## Problem J5: Bananas

The term “code monkey” is sometimes used to refer to a programmer who doesn't know much about programming. This is unfair to monkeys, because contrary to popular belief, monkeys are quite smart. They have just been misunderstood. This may be because monkeys do not speak English, but only monkey language. Your job is to help humans and monkeys understand each other by writing a monkey language dictionary. For each word that is typed in, your program must determine whether it is a valid monkey language word.

Unlike in English, spelling in monkey language is very simple. Every word in monkey language satisfies the following rules, and every word satisfying the following rules is a monkey language word.

1. A monkey language word is a special type of word called an A-word, which may be optionally followed by the letter N and a monkey language word.
2. An A-word is either only the single letter A, or the letter B followed by a monkey language word followed by the letter S.

** Problems to solve **
• A. Translate this sentence from the Bananas problem statement into Spanish: "Unlike in English, spelling in monkey language is very simple."
• B. Pick up the Bananas problem statement about monkey language words after its final rule and write what comes next.

** Items from a data source **
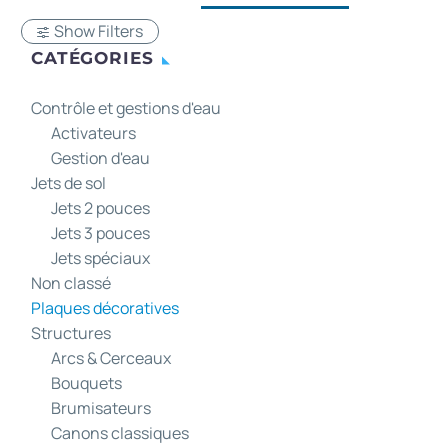
Show Filters
CATÉGORIES
Contrôle et gestions d'eau
Activateurs
Gestion d'eau
Jets de sol
Jets 2 pouces
Jets 3 pouces
Jets spéciaux
Non classé
Plaques décoratives
Structures
Arcs & Cerceaux
Bouquets
Brumisateurs
Canons classiques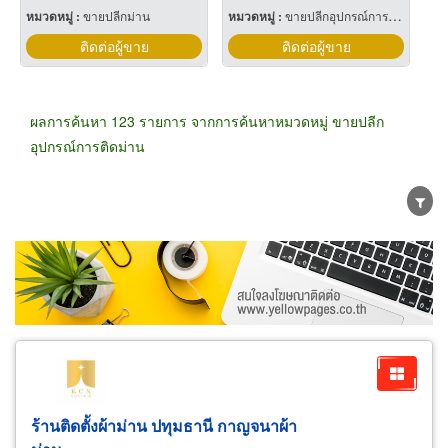
หมวดหมู่ :
ขายปลีกม่าน
หมวดหมู่ :
ขายปลีกอุปกรณ์การติดม่าน
ติดต่อผู้ขาย
ติดต่อผู้ขาย
ผลการค้นหา 123 รายการ จากการค้นหาหมวดหมู่ ขายปลีก
อุปกรณ์การติดม่าน
ขายส่ง
ขายปลีก
ผู้ผลิต
ตัวแทนจัดจำหน่าย
ผู้ส่งออก/นำเข้า
ธุรกิจบริการ
ร้านติดตั้งผ้าม่าน ปทุมธานี กาญจนาผ้า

** Responses **
• A. A diferencia del inglés, la ortografía en el lenguaje de los monos es muy sencilla.

• B.
Here are some examples:

• The word “A”' is a monkey language word because it is an A-word.
• The word “ANA” is a monkey language word because it is the A-word “A” followed by the letter N and the monkey language word “A”.
• The word “ANANA” is a monkey language word because it is the A-word “A” followed by the letter N and the monkey language word “ANA”.
• The word “BANANAS” is a monkey language word because it is an A-word, since it is the letter B followed by the monkey language word “ANANA” followed by the letter S.

Write a program which accepts words, one word on each line, and for each word prints YES if the word is a monkey language word, and NO if the word is not a monkey language word. The input word “X” indicates the program should terminate, and there is no output for word “X” (even though it is not a monkey word).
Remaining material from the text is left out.